#### Job:
How do the lines below between the ones holding "iluminação. Sempre que" and "proporções e quantidade", inclusive, read? Give them again exactly, with no other lines.

#### Material provided:
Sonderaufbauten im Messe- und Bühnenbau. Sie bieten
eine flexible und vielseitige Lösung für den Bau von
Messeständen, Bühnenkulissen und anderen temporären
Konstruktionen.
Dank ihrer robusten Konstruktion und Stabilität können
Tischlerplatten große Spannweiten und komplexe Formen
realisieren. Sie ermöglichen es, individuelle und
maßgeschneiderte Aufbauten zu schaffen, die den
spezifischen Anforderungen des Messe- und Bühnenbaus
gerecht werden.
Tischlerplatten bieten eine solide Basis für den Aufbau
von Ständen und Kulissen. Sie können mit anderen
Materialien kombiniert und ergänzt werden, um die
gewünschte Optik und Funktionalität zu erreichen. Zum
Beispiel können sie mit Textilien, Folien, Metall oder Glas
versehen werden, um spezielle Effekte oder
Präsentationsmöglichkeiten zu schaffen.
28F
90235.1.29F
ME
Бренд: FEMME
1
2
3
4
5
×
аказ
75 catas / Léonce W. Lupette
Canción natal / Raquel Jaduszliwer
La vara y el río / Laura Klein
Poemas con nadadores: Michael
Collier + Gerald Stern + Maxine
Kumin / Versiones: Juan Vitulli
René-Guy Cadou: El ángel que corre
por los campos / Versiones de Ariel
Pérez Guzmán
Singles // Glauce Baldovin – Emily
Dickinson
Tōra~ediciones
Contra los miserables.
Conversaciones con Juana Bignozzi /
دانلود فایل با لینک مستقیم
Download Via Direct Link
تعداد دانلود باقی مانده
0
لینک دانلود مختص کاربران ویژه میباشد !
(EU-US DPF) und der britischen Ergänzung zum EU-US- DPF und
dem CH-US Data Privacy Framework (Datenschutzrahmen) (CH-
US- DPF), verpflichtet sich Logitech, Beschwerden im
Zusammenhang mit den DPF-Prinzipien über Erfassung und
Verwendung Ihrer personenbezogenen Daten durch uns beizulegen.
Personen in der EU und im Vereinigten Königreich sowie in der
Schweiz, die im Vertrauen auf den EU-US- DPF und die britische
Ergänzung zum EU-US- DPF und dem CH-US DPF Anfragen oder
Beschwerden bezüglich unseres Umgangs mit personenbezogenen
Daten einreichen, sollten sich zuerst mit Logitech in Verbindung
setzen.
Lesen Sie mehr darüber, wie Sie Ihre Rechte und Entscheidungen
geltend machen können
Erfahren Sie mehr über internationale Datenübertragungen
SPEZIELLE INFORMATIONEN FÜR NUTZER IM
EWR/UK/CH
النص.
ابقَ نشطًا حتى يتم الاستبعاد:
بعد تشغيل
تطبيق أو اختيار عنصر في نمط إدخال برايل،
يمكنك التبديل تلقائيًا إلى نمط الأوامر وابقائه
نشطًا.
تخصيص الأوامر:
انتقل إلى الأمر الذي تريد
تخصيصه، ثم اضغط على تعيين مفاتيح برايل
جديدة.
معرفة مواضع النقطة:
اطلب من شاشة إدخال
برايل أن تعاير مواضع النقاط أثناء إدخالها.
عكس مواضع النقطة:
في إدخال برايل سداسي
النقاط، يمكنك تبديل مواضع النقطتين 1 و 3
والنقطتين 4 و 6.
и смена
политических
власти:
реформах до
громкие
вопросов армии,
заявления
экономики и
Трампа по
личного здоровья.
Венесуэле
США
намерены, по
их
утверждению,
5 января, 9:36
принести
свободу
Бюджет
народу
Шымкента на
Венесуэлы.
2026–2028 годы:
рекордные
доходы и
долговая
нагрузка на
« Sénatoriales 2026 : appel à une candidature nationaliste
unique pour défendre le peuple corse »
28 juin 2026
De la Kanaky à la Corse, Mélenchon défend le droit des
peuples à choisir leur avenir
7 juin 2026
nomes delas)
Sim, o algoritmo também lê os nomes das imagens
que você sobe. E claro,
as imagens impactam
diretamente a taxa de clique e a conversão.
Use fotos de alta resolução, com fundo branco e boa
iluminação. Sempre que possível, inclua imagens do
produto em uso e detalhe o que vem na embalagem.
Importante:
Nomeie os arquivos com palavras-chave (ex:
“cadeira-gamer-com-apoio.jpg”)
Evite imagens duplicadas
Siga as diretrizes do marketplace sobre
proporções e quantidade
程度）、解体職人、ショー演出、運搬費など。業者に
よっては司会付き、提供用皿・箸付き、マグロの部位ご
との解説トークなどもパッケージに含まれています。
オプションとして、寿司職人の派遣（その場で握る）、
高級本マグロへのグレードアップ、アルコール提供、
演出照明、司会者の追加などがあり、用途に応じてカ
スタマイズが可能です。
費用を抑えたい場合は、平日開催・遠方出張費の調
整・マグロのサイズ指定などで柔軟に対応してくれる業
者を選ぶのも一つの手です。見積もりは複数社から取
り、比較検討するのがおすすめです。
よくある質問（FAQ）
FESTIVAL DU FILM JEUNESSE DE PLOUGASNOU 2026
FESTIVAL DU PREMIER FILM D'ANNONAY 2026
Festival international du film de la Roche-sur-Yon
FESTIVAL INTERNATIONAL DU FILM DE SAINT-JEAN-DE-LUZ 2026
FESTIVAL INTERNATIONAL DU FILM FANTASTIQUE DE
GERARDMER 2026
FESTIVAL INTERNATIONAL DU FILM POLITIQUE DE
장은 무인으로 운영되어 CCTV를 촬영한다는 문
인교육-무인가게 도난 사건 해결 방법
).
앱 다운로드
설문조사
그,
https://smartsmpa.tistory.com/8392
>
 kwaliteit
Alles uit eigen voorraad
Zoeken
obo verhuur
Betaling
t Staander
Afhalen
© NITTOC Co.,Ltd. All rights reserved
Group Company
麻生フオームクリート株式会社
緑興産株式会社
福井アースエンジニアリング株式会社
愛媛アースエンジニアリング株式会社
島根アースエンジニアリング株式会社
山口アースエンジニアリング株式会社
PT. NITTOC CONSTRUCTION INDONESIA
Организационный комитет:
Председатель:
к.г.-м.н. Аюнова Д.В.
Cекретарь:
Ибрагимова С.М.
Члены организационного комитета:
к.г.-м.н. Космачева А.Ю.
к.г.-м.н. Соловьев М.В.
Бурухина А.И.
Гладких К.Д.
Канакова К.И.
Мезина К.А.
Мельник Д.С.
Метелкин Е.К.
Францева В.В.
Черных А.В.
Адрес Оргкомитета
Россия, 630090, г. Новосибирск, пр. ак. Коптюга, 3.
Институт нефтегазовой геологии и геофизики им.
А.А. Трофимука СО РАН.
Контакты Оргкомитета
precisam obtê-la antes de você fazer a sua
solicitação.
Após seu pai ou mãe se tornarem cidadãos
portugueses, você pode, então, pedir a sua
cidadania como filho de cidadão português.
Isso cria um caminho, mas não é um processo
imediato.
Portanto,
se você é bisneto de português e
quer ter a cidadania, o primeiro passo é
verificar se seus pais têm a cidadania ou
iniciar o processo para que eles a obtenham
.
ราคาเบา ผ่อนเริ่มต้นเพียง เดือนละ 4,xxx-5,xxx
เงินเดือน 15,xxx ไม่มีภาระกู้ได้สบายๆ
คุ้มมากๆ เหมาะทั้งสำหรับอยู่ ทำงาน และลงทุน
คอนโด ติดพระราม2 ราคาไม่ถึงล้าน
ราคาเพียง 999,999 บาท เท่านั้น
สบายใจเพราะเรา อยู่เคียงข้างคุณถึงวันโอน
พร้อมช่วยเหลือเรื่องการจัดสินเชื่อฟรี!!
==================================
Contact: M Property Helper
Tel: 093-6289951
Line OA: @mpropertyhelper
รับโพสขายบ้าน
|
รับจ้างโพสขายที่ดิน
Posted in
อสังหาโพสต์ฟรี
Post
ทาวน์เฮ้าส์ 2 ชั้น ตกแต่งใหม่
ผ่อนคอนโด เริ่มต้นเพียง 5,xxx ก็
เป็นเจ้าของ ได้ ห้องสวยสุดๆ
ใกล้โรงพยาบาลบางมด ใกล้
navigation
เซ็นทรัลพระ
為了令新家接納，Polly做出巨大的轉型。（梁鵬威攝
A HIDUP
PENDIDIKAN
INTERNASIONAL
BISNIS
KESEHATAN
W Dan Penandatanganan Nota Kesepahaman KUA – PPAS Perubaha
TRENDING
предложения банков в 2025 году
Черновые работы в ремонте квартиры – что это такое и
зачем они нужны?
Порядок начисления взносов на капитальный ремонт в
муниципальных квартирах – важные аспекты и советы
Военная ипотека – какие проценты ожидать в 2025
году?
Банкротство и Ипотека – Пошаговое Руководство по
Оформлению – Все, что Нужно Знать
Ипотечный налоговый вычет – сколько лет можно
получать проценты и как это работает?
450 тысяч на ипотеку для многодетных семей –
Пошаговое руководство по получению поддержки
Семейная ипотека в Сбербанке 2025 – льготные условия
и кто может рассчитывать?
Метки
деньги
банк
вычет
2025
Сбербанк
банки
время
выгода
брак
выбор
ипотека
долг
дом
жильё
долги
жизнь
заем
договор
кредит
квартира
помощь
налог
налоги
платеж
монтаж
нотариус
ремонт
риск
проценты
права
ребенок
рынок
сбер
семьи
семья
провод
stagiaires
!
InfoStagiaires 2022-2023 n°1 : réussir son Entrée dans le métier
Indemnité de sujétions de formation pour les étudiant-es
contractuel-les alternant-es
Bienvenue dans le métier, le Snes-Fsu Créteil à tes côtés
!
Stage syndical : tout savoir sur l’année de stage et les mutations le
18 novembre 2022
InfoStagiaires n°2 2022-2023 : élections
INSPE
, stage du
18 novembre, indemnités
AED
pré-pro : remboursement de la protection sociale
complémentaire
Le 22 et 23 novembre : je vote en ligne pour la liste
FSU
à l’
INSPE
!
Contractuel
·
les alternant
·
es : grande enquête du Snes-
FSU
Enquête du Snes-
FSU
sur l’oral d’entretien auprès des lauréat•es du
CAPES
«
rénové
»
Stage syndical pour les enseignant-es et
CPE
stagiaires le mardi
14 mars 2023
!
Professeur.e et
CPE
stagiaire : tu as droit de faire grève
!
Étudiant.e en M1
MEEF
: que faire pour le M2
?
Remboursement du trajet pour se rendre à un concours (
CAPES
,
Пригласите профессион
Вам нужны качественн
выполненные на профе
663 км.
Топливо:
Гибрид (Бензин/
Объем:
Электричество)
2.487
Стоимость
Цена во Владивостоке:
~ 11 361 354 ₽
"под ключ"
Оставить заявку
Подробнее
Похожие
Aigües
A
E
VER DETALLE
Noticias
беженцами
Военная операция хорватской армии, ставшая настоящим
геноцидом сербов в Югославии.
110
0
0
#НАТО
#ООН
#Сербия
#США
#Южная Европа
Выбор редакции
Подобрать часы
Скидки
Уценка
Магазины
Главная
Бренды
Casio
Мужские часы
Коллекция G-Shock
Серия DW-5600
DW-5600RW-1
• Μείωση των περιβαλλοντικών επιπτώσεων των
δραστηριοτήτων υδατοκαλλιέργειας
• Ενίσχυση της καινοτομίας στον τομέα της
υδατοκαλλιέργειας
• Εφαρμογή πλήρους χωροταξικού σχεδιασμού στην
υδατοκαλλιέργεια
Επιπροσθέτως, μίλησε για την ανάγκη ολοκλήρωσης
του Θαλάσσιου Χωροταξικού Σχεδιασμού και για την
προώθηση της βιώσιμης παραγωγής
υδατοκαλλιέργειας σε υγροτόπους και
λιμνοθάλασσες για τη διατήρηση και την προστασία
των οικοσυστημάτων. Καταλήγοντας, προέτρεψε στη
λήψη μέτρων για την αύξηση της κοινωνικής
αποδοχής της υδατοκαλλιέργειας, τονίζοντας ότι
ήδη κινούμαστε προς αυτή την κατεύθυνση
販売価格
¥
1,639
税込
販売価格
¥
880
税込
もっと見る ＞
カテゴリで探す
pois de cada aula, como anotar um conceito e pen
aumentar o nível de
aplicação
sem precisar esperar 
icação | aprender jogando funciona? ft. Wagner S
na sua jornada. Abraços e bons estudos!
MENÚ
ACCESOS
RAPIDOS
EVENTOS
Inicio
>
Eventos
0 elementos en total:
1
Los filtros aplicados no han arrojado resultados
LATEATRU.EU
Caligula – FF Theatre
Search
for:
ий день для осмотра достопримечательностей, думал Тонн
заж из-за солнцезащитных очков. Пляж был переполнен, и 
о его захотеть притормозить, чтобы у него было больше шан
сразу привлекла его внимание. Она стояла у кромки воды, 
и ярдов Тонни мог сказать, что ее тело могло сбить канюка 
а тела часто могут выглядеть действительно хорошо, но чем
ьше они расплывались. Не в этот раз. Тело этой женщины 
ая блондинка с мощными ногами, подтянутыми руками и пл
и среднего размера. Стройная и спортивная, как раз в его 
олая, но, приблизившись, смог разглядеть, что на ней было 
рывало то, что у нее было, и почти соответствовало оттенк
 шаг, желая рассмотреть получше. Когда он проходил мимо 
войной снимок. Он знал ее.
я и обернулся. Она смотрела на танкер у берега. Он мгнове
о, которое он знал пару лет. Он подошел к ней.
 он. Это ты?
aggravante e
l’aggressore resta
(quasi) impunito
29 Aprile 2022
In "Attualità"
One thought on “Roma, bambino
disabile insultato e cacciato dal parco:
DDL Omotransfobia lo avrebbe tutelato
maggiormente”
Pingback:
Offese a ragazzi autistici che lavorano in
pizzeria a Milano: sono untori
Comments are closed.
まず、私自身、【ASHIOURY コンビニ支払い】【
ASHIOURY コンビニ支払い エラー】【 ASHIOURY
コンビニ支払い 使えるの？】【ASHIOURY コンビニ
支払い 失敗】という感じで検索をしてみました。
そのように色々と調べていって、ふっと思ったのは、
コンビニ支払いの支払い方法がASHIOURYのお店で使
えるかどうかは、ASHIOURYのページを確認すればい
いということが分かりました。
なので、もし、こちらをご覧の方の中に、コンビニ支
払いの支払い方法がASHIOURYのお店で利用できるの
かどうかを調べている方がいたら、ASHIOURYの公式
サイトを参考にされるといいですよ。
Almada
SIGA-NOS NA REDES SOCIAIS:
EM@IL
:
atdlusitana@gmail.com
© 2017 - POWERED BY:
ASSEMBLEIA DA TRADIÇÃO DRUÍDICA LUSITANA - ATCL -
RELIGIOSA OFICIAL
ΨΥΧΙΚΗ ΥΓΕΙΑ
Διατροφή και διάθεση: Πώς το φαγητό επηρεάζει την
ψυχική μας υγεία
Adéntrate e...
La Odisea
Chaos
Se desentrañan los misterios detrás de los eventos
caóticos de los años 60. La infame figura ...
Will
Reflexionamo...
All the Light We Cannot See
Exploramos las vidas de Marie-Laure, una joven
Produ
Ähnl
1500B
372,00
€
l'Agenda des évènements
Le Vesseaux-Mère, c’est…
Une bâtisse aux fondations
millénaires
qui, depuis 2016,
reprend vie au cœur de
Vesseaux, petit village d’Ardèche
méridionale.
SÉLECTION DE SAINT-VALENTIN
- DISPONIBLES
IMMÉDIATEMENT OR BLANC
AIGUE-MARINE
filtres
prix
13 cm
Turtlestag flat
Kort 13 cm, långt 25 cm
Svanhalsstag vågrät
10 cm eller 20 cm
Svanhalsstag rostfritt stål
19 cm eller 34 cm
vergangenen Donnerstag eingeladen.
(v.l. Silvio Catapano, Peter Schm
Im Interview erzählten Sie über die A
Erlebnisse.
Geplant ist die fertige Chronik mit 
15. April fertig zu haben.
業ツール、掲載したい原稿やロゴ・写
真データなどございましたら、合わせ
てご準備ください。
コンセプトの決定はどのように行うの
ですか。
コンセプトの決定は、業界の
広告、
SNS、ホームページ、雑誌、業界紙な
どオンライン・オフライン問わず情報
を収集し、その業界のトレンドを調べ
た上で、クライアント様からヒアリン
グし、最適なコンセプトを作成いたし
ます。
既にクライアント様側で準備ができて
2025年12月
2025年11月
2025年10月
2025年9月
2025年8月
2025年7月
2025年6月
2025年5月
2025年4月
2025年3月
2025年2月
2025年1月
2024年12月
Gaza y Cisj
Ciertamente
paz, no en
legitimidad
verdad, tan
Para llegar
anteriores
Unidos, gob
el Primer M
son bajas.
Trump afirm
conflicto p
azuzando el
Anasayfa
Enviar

#### Output of the task:
iluminação. Sempre que possível, inclua imagens do
produto em uso e detalhe o que vem na embalagem.
Importante:
Nomeie os arquivos com palavras-chave (ex:
“cadeira-gamer-com-apoio.jpg”)
Evite imagens duplicadas
Siga as diretrizes do marketplace sobre
proporções e quantidade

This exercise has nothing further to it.